Avec Beaudré, le Tour des côtes de Bretagne en automobile » s’efface pour céder la place à la « route de Bretagne », ce « merveilleux voyage en cinq jours aux pays des pardons, des menhirs, des calvaires, des landes mystérieuses », s’impose en 1926. Prenant le relai du rail, la route devient le vecteur prioritaire de la découverte des richesses touristiques de la Bretagne. En 1927, le journaliste et écrivain Jean Mauclère (1887-1951), appelé par le réseau de l’État à faire la promotion de la route de Bretagne n’hésite pas à écrire en introduction à son texte : « Savez-vous bien quelle est la triomphatrice de notre époque, la reine du XXe siècle ? C’est Sa Majesté la Route, jadis tintinnabulantes des grelots des diligences, jetée ensuite à la léthargie par le développement des voies ferrées, et à qui, pour la plus grande joie des amateurs de pittoresque, l’auto bourdonnante et rapide rend la vie d’autrefois[7]. » De son côté, la femme de lettres Claude Dervenn (1898-1978), dans sa préface à la plaquette la Route de Bretagne, publiée en 1929 sous les auspices du même réseau, ose un rapprochement avec le coutumier tour de Bretagne, le proverbial Tro-Breiz[8] : « Une vieille tradition de Bretagne affirme que nul homme n’entrera dans le Paradis s’il n’a durant sa vie, accompli son Tro-Breiz – pèlerinage aux sanctuaires vénérés des sept saints d’Armorique (…). Ainsi, pour leur " tour de Bretagne ", les pèlerins s’en allaient par les petites routes bordées d’ajoncs, à travers les vieux comtés, Goëlo, Trégor, Léon, Cornouaille, Pays de Vannes ou Porhoët, de clocher en clocher, de pardon en pardon… Aujourd’hui, le Tro-Breiz s’appelle la Route de Bretagne, et des cars luxueux ont remplacé les charrettes rustiques. Mais l’inoubliable périple est resté le même. »


Les conditions d’exploitation de la route de Bretagne évoluent dans le temps. Fixées à l’origine de la mi-juillet à la mi-septembre, ses limites sont progressivement repoussées au mois de mai et à la fin du mois de septembre. Le nombre de départs, restreints à l’origine à un par semaine dans chaque sens, sont doublés en juillet et août.

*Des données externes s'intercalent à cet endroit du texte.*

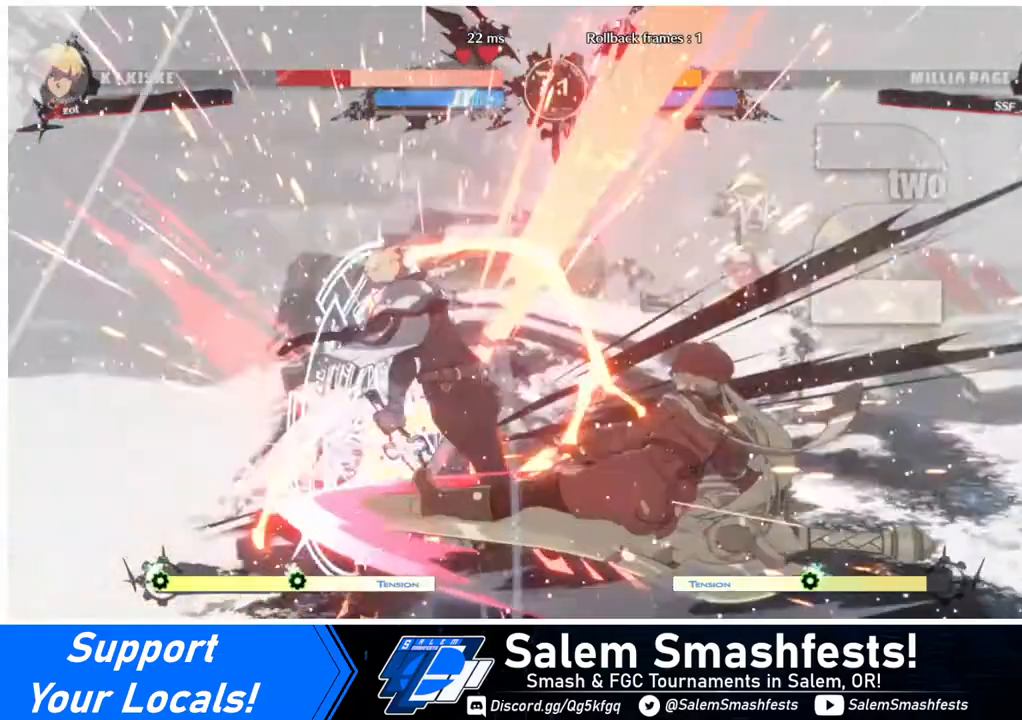
{"buttons": [], "events": []}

En 1926, le coût de la prestation est porté de 400 F à 450 F en « repas et hôtels non compris ». En 1927, les touristes effectuant le circuit voient la durée de la validité de leurs billets d’aller et retour portée à huit jours.


Cliquez ci-dessous pour télécharger et lire l'encadré « Les routes bretonnes, entre le pire et le meilleur »







L’intermède de la SATOS, la filière automobile du réseau de l’État (1929)



Émanation de la coordination des transports, la création, en 1928, de la filiale automobile des chemins de fer de l’État – la Société auxiliaire de transports de l’Ouest et du Sud-Ouest (SATOS) – invisibilise les Établissements Beaudré qui, bien que toujours chargés de l’exploitation de la route de Bretagne, disparaissent des encarts publicitaires au profit de la nouvelle venue[10]. C’est donc au nom de la SATOS qu’est faite l’annonce en 1929 de la mise en place, pour les mois de juillet et d’août, d’un « service rapide » s’adressant aux touristes « disposant de peu de temps ». L’itinéraire suivi est le même que celui de la route de Bretagne, mais parcouru en accéléré : quatre jours contre cinq. Il est plus coûteux aussi : 510 F contre 450 F. Limité dans un premier temps au sens Dinard-Vannes, il est dédoublé en 1932 afin de pouvoir être accompli dans le sens Vannes-Dinard. En 1929, toujours, sont créées une liaison Vannes-La Baule via la Roche-Bernard et Guérande « pour permettre aux baigneurs en villégiature sur la grande plage de l’embouchure de la Loire d’effectuer facilement la magnifique randonnée de la route de Bretagne » (60 F l’aller simple), et une relation « directe et rapide » entre les deux grandes plages bretonnes de Dinard et de La Baule via Rennes et Redon (trihebdomadaire du 1er au 31 juillet et du 1er au 15 septembre, journalière en août, 140 F l’aller simple).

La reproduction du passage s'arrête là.